Even the most popular social media platforms can quickly become deserted. How can marketers make sure they don’t miss out on the next Facebook?
In a feature that foreshadowed News Corp.’s $35m sell-off of the once-popular social media platform, last week’s BusinessWeek charted MySpace’s meteoric rise and rapid collapse into near-irrelevance.
The articleis a salutary reminder of how fickle things are in the world of social media, and how today’s hot property can quickly become tomorrow’s ghost town. Friends Reunited, Friendster and Second Life have all suffered similar fates to MySpace, despite the hype that once surrounded them.
For marketers, one thing is clear: no matter how popular the platform, it’s never a good idea to bet the farm on it. Facebook, Twitter and LinkedIn may seem like great channels for social marketing today, but you never know when they may suddenly give way to the Next Big Thing.
It makes sense to remain constantly on the lookout for new social media platforms, getting under their skin and evaluating their suitability for marketing activity.
Extending existing campaigns to new platforms can be quick, easy and free, so conducting test campaigns to assess whether a new platform can deliver results isn’t the expensive, risky undertaking it used to be.
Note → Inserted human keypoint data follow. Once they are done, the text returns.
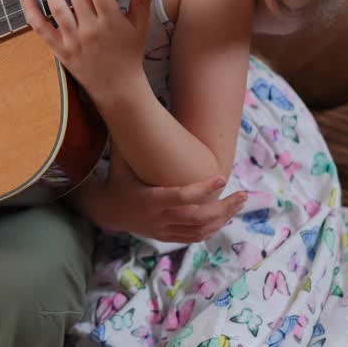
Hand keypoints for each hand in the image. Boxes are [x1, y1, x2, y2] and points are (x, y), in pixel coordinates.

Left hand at [16, 0, 161, 102]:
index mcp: (111, 21)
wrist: (117, 88)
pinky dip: (30, 10)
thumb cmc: (129, 54)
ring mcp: (73, 40)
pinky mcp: (59, 50)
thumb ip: (143, 1)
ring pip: (57, 7)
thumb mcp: (141, 27)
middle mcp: (91, 30)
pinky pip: (40, 28)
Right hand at [80, 153, 246, 242]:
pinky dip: (211, 229)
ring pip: (199, 230)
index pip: (181, 197)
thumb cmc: (118, 178)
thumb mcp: (121, 158)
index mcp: (149, 199)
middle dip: (223, 208)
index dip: (203, 189)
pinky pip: (194, 237)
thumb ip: (131, 137)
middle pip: (197, 218)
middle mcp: (159, 218)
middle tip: (242, 194)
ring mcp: (163, 230)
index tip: (222, 177)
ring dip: (223, 218)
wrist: (105, 210)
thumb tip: (136, 108)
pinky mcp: (166, 236)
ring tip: (239, 203)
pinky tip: (225, 218)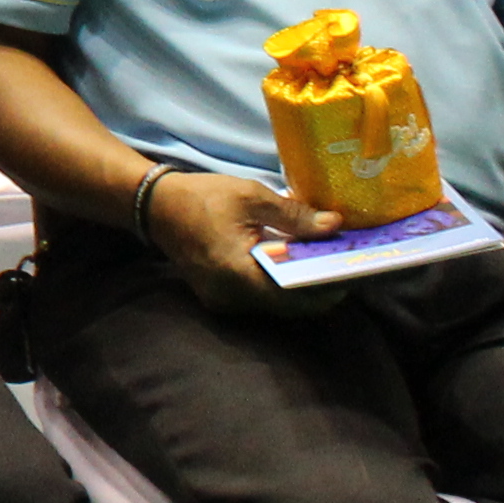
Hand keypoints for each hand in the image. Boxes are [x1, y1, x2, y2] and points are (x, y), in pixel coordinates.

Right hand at [148, 169, 342, 314]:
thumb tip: (336, 225)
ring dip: (296, 288)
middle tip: (337, 267)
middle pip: (288, 305)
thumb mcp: (251, 197)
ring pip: (273, 304)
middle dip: (316, 289)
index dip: (327, 289)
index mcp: (240, 274)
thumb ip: (295, 215)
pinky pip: (257, 298)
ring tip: (317, 264)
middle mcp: (232, 296)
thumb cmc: (202, 198)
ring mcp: (222, 300)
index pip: (296, 297)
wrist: (154, 205)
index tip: (349, 273)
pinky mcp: (217, 296)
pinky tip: (286, 265)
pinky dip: (275, 285)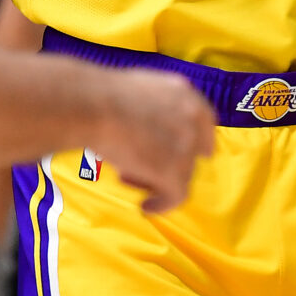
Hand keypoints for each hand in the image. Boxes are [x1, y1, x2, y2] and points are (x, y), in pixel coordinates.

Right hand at [91, 70, 216, 211]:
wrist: (91, 106)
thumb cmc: (100, 95)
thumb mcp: (138, 89)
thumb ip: (155, 106)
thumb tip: (150, 127)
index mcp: (183, 94)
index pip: (204, 122)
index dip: (196, 140)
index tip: (185, 152)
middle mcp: (191, 119)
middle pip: (190, 151)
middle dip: (165, 161)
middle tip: (135, 165)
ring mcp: (185, 145)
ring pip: (181, 174)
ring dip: (155, 178)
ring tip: (123, 177)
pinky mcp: (174, 171)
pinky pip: (175, 195)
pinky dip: (162, 204)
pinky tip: (146, 206)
If the platform takes off, you’ll have an early advantage, and if it turns out to be a damp squib (remember Google Buzz?) you won’t have wasted a lot of time and effort.
How to spot the Next Big Thing in social media
Of course, if I could really predict which new social media platforms will make it big, I’d be out there making millions as a venture capitalist – but that doesn’t mean there aren’t some good ways of identifying which platforms *might* turn out to be tomorrow’s Facebook or YouTube.
Here are five tips for spotting up-and-coming players:
- Follow your audience: Through Facebook, LinkedIn, blogs etc., you’ve probably already built up a good online community of customers and potential customers. Make it part of your monitoring activity to see what new platforms these people are using, and which ones are proving popular. That may be where you’ll be marketing to them tomorrow.
- Follow the followers: Rather than try to look out for every new startup and platform yourself, watch the people who watch startups for a living. Techblogs like TechCrunch, Mashable and GigaOm will quickly give you an idea of what’s hot – as will following mainstream media publications like Wired, Fast Company and The Atlantic.
- Follow the buzz: Which are the hot new platforms everyone is talking about right now? There was massive online buzz around Quora when it launched, which should immediately have alerted marketers to start evaluating its usefulness for marketing purposes.
- Follow the links: Some social media platforms suddenly explode into existence, others creep gradually towards the mainstream. But if you start to see a lot of people linking to content on a particular platform, it means that platform is a) genuinely useful and b) growing in popularity. SlideShare and Tumblr fall into this “slow burner” category.
- Follow the money: Venture capitalists make bets every day on which new platforms are going to make it big. Keeping an eye on what they’re investing in will give you an idea of what they think is going to be successful. See a list of the top 20 VCs on Twitter ranked by their Klout score.
Using these pointers, platforms we’re currently investigating include Google’s all-new Google+, StatusNet and Visible Me. What have you currently got your eye on?